Problem →
Read through the listing, and wherever a line holds the word "linecap", return it.
+++ Given data +++
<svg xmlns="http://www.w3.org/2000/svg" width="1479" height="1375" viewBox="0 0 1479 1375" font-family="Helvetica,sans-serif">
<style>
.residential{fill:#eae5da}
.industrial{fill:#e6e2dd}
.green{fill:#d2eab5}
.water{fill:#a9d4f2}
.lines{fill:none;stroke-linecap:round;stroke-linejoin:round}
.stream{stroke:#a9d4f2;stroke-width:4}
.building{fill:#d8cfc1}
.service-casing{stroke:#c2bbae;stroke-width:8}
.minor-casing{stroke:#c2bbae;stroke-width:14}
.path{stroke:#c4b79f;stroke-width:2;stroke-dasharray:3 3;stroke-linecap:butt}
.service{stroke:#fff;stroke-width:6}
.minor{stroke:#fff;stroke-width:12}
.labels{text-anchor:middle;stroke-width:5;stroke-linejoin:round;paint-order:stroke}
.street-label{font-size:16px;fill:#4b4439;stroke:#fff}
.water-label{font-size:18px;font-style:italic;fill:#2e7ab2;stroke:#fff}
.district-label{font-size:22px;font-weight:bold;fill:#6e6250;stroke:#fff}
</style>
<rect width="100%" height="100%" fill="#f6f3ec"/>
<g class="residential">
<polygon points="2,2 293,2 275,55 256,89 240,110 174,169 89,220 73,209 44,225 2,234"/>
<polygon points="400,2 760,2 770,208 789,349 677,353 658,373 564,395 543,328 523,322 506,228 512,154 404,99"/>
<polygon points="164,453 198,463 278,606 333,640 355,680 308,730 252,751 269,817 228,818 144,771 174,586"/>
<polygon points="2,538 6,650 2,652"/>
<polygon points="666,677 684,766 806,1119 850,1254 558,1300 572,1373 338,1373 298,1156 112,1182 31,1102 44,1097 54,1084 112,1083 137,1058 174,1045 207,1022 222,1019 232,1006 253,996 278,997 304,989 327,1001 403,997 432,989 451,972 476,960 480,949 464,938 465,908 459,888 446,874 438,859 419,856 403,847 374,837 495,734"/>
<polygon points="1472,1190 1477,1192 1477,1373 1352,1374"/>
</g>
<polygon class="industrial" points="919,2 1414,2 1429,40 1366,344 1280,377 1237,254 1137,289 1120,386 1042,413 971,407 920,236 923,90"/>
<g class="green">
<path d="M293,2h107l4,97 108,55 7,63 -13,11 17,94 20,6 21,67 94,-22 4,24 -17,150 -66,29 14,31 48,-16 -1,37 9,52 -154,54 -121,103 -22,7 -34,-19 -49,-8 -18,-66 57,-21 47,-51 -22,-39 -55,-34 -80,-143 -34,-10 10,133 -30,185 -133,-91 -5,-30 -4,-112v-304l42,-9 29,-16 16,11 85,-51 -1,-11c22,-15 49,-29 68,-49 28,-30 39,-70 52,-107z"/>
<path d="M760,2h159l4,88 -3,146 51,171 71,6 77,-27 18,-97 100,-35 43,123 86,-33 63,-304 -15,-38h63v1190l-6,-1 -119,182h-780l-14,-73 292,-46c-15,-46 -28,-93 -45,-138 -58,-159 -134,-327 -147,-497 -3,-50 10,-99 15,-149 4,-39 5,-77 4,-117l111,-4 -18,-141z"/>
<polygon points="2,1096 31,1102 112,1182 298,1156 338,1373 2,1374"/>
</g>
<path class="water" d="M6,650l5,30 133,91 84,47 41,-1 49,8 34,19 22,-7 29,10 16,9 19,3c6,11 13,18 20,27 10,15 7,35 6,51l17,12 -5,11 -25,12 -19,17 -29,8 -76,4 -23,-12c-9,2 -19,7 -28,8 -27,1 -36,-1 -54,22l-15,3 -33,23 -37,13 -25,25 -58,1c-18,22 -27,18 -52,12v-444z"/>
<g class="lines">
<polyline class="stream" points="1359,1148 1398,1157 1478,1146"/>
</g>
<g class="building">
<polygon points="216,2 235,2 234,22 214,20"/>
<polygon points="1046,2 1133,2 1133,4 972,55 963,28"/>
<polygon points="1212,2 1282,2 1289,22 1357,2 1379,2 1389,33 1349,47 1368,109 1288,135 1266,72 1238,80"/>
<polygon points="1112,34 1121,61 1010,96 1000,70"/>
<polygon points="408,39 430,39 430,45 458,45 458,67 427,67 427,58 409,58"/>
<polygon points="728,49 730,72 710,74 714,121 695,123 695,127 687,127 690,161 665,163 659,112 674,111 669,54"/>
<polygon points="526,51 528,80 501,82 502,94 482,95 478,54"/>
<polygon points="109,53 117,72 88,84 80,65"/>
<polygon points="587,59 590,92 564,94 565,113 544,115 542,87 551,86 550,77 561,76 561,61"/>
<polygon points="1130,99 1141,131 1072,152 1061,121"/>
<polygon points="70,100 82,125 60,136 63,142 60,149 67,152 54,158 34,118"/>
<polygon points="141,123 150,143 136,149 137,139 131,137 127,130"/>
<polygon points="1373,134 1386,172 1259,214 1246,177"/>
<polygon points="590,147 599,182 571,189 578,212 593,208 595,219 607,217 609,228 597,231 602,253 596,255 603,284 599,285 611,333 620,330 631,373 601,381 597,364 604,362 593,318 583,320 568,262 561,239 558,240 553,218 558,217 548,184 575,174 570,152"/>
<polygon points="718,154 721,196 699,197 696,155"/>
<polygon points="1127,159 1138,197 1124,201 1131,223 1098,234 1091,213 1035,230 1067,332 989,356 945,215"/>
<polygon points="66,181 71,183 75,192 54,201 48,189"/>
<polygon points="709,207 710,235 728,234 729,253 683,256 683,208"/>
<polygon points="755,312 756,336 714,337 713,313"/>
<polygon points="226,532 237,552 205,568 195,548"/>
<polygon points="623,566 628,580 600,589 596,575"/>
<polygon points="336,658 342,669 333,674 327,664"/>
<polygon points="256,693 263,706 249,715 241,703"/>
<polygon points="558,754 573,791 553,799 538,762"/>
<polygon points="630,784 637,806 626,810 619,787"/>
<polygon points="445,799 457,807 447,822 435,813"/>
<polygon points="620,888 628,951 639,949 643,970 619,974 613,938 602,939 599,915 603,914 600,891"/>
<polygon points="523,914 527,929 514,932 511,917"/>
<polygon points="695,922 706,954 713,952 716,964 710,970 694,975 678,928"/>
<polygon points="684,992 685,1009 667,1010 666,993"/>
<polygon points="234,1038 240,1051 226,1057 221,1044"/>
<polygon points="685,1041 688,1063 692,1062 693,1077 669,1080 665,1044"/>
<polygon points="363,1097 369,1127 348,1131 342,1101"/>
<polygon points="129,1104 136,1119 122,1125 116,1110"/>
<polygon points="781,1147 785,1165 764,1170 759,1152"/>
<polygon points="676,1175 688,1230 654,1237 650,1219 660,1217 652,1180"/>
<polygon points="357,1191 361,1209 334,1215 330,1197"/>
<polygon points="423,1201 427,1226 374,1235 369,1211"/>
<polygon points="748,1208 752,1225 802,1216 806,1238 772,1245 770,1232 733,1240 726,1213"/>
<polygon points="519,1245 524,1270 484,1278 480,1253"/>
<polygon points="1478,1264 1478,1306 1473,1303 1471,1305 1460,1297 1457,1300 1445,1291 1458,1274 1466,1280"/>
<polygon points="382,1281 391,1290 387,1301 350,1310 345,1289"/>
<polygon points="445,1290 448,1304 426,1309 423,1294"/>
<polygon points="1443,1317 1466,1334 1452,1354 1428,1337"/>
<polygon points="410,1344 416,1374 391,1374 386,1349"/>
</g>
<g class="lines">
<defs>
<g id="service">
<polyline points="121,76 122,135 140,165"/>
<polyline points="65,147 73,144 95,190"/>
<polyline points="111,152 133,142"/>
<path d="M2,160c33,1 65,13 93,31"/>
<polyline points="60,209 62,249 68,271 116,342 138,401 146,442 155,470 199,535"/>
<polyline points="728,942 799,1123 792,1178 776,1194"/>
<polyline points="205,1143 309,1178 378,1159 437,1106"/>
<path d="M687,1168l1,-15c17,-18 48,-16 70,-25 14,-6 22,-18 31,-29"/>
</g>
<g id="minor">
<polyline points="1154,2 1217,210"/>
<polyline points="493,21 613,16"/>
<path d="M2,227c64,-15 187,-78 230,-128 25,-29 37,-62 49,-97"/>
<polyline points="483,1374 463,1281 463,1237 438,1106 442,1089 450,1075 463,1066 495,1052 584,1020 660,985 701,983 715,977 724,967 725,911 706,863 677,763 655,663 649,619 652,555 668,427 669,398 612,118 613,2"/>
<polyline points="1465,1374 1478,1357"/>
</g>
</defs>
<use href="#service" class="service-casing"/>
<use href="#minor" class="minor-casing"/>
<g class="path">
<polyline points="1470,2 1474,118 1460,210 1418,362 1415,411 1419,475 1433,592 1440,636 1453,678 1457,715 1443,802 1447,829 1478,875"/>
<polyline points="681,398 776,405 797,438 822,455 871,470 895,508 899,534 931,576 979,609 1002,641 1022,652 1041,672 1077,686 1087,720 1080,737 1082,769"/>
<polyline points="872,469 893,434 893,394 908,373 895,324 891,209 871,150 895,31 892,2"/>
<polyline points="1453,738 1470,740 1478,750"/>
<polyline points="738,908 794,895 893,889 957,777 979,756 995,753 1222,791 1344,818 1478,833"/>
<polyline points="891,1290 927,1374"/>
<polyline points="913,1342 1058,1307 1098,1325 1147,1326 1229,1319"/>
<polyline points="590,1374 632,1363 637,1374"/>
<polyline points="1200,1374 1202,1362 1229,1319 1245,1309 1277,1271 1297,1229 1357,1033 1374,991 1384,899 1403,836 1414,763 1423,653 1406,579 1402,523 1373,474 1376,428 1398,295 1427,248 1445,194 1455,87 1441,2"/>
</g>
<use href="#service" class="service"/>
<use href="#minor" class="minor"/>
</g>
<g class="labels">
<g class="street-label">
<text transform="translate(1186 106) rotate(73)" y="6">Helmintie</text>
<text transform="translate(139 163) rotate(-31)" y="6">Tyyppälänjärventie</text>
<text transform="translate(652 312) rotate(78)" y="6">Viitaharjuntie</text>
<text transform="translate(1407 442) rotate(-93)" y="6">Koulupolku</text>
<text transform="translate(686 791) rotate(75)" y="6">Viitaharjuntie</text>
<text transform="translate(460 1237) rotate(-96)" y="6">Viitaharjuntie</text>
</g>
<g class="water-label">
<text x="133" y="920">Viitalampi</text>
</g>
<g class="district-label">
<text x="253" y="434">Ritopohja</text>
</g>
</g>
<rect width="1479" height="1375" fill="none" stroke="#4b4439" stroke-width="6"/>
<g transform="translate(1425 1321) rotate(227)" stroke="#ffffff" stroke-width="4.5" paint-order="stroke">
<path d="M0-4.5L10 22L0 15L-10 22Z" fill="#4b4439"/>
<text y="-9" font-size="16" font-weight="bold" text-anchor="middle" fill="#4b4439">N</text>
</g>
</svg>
+++
Answer space →
.lines{fill:none;stroke-linecap:round;stroke-linejoin:round}
.path{stroke:#c4b79f;stroke-width:2;stroke-dasharray:3 3;stroke-linecap:butt}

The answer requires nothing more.